THE TASK: Here the job is to copy the data exactly and to exclude every image from it.
+ + + +
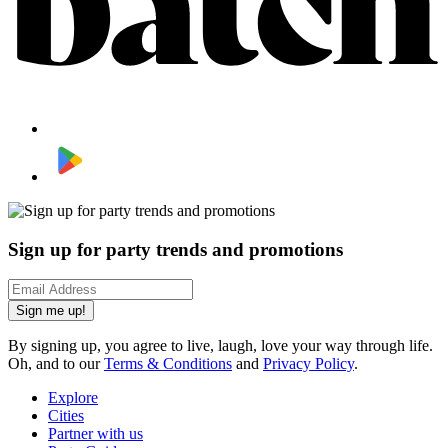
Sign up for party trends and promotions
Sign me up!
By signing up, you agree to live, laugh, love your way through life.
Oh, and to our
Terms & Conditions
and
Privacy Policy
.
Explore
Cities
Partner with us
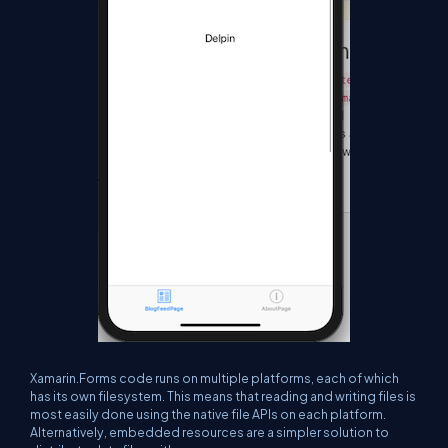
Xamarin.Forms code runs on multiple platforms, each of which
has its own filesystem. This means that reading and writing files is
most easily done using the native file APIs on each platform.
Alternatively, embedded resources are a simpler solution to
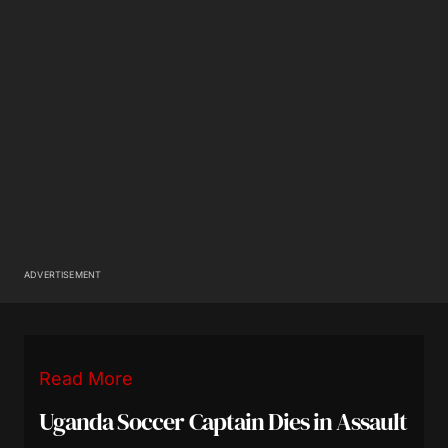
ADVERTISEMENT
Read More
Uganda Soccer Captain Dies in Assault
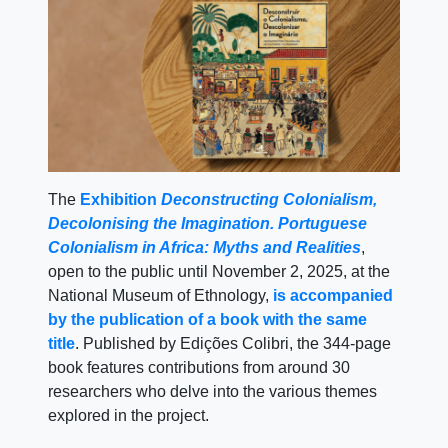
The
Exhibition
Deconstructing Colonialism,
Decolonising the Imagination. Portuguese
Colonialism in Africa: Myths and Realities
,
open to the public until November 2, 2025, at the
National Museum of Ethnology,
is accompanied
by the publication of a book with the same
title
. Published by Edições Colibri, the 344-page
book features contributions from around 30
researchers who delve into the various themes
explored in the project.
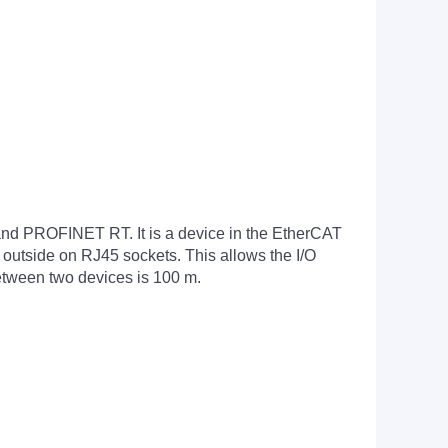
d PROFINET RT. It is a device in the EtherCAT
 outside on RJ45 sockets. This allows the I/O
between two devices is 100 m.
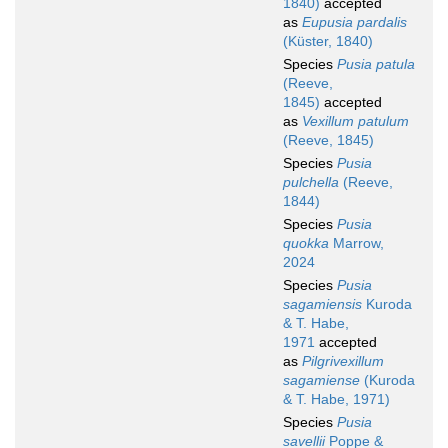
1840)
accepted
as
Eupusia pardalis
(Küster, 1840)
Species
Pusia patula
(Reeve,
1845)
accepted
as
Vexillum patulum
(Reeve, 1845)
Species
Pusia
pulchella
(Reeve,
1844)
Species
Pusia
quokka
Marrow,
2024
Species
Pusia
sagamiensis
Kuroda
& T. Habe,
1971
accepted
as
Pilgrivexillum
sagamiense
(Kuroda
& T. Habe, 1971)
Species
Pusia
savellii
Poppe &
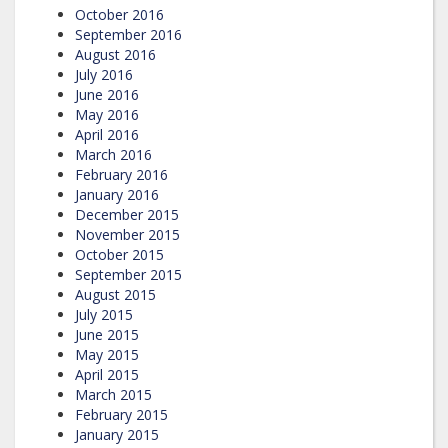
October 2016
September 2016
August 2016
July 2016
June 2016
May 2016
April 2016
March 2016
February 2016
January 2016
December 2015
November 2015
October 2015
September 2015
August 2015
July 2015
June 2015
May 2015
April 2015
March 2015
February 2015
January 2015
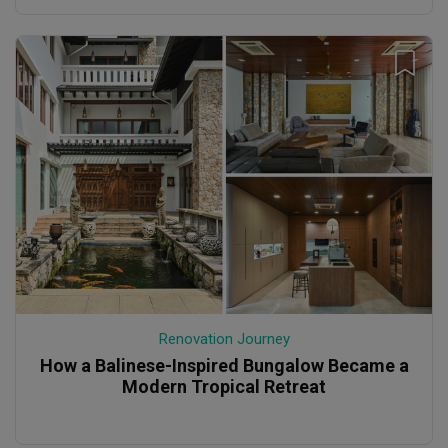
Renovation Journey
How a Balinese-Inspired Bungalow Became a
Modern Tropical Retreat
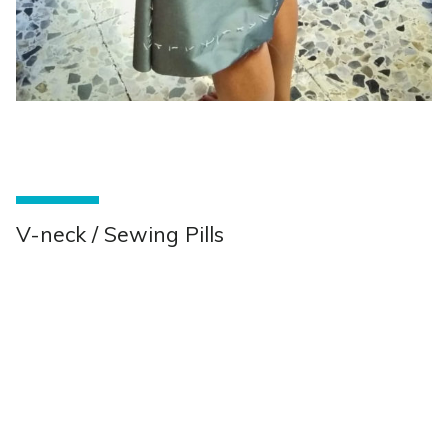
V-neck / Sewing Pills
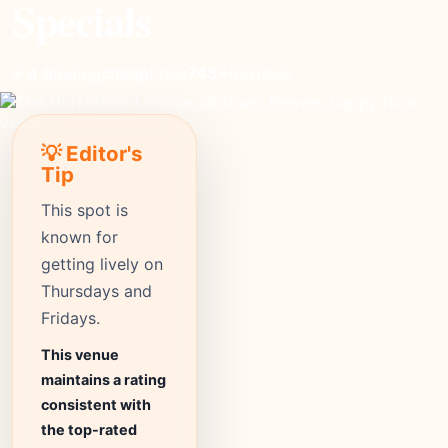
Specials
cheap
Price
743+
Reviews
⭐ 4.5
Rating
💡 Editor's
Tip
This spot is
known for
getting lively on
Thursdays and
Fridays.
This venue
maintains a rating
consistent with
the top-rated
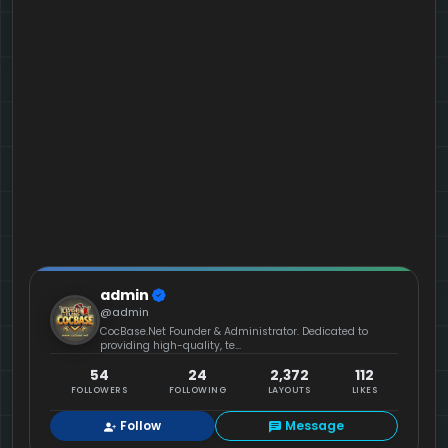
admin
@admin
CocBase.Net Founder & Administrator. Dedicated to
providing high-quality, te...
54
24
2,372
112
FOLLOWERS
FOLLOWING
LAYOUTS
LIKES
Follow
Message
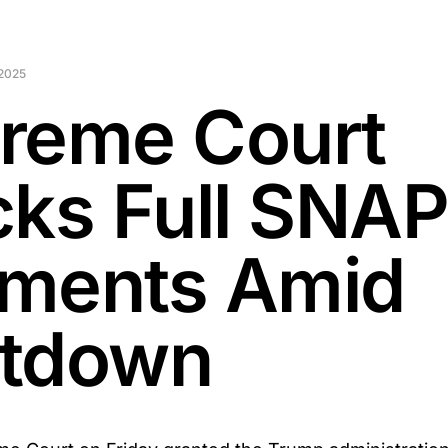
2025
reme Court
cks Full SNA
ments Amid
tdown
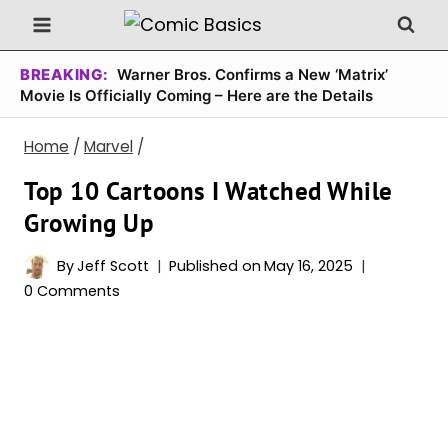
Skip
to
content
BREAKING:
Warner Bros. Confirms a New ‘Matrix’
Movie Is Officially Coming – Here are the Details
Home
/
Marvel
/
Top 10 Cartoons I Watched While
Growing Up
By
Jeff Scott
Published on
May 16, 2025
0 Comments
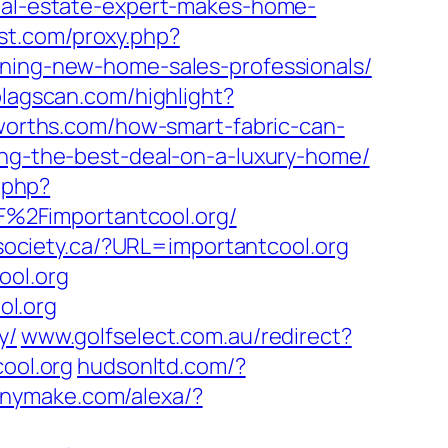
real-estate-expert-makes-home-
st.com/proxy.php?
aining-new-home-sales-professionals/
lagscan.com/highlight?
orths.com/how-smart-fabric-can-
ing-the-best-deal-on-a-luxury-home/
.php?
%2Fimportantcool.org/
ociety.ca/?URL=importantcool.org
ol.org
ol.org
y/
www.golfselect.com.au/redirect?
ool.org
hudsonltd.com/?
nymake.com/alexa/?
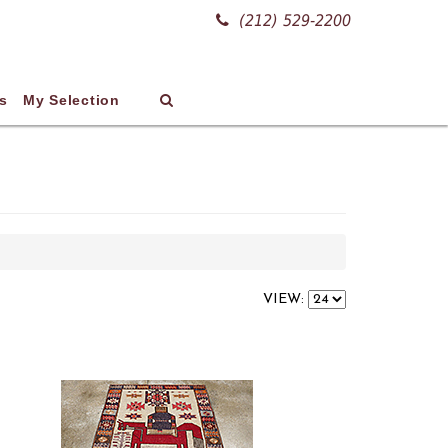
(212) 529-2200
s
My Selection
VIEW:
+ + + +
FINISHED EXERCISE:
Sign up for party trends and promotions
Sign me up!
By signing up, you agree to live, laugh, love your way through life.
Oh, and to our
Terms & Conditions
and
Privacy Policy
.
Explore
Cities
Partner with us
Xamarin.Forms code runs on multiple platforms, each of which
has its own filesystem. This means that reading and writing files is
most easily done using the native file APIs on each platform.
Alternatively, embedded resources are a simpler solution to
ADVERTISEMENT
Read More
Uganda Soccer Captain Dies in Assault
The
Exhibition
Deconstructing Colonialism,
Decolonising the Imagination. Portuguese
Colonialism in Africa: Myths and Realities
,
open to the public until November 2, 2025, at the
National Museum of Ethnology,
is accompanied
by the publication of a book with the same
title
. Published by Edições Colibri, the 344-page
book features contributions from around 30
researchers who delve into the various themes
explored in the project.
d PROFINET RT. It is a device in the EtherCAT
 outside on RJ45 sockets. This allows the I/O
between two devices is 100 m.
1840)
accepted
as
Eupusia pardalis
(Küster, 1840)
Species
Pusia patula
(Reeve,
1845)
accepted
as
Vexillum patulum
(Reeve, 1845)
Species
Pusia
pulchella
(Reeve,
1844)
Species
Pusia
quokka
Marrow,
2024
Species
Pusia
sagamiensis
Kuroda
& T. Habe,
1971
accepted
as
Pilgrivexillum
sagamiense
(Kuroda
& T. Habe, 1971)
Species
Pusia
savellii
Poppe &
October 2016
September 2016
August 2016
July 2016
June 2016
May 2016
April 2016
March 2016
February 2016
January 2016
December 2015
November 2015
October 2015
September 2015
August 2015
July 2015
June 2015
May 2015
April 2015
March 2015
February 2015
January 2015
Renovation Journey
How a Balinese-Inspired Bungalow Became a
Modern Tropical Retreat
V-neck / Sewing Pills
Specials
cheap
Price
743+
Reviews
⭐ 4.5
Rating
💡 Editor's
Tip
This spot is
known for
getting lively on
Thursdays and
Fridays.
This venue
maintains a rating
consistent with
the top-rated
admin
@admin
CocBase.Net Founder & Administrator. Dedicated to
providing high-quality, te...
54
24
2,372
112
FOLLOWERS
FOLLOWING
LAYOUTS
LIKES
Follow
Message
2025
reme Court
cks Full SNA
ments Amid
tdown
Skip
to
content
BREAKING:
Warner Bros. Confirms a New ‘Matrix’
Movie Is Officially Coming – Here are the Details
Home
/
Marvel
/
Top 10 Cartoons I Watched While
Growing Up
By
Jeff Scott
Published on
May 16, 2025
0 Comments
real-estate-expert-makes-home-
st.com/proxy.php?
aining-new-home-sales-professionals/
lagscan.com/highlight?
orths.com/how-smart-fabric-can-
ing-the-best-deal-on-a-luxury-home/
.php?
%2Fimportantcool.org/
ociety.ca/?URL=importantcool.org
ol.org
ol.org
y/
www.golfselect.com.au/redirect?
ool.org
hudsonltd.com/?
nymake.com/alexa/?
(212) 529-2200
s
My Selection
VIEW:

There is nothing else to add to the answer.